### [What to produce]
List every line in the items below that contains the word "alebo".

++++ Source material ++++

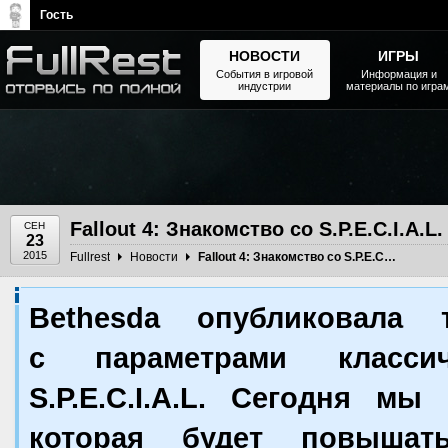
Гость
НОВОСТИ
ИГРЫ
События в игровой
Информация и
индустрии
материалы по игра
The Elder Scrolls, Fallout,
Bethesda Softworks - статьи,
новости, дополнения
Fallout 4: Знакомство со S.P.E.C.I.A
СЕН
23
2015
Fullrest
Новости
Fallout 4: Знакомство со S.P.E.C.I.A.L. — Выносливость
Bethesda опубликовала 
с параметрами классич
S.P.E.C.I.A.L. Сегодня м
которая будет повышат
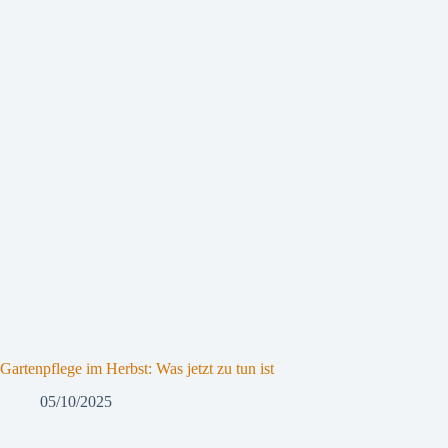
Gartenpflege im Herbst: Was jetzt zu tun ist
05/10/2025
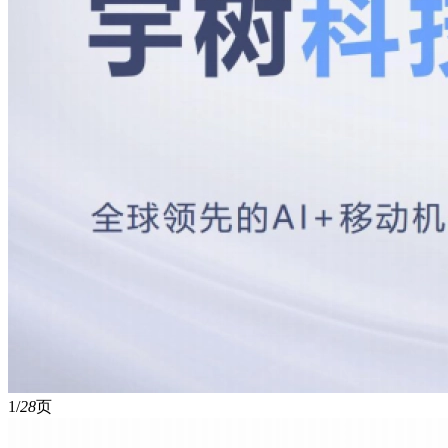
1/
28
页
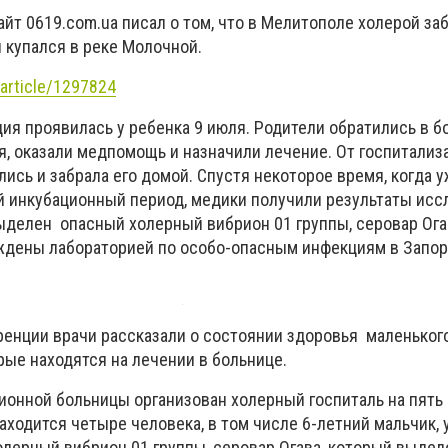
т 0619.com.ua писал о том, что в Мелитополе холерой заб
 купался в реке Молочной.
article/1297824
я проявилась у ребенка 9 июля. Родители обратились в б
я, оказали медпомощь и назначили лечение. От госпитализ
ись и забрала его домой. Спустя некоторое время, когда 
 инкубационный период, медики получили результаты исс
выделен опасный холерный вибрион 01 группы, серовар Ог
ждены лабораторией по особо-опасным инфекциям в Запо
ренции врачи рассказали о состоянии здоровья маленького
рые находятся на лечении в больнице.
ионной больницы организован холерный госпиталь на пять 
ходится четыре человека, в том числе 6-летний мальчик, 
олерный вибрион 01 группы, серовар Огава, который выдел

++++
++++ Source material ++++

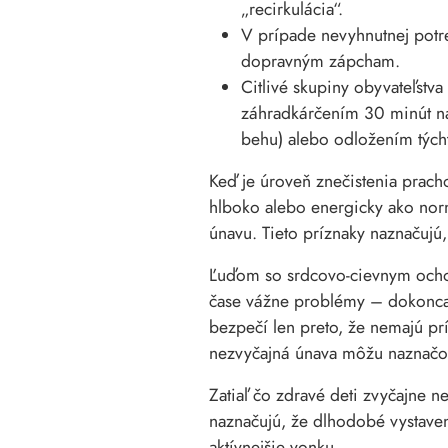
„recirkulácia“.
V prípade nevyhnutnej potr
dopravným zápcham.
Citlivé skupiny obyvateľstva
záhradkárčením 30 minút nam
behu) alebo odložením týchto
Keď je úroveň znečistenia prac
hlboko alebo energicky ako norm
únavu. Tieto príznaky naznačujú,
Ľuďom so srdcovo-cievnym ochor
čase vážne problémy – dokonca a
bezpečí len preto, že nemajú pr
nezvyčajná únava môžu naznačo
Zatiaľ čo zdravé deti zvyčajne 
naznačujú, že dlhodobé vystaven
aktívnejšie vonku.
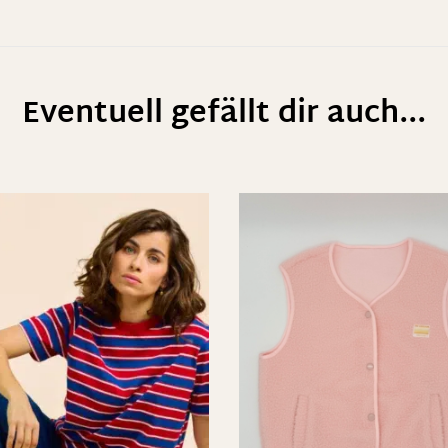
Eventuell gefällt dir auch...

++++

### [Completed exercise]
behu) alebo odložením týchto
hlboko alebo energicky ako norm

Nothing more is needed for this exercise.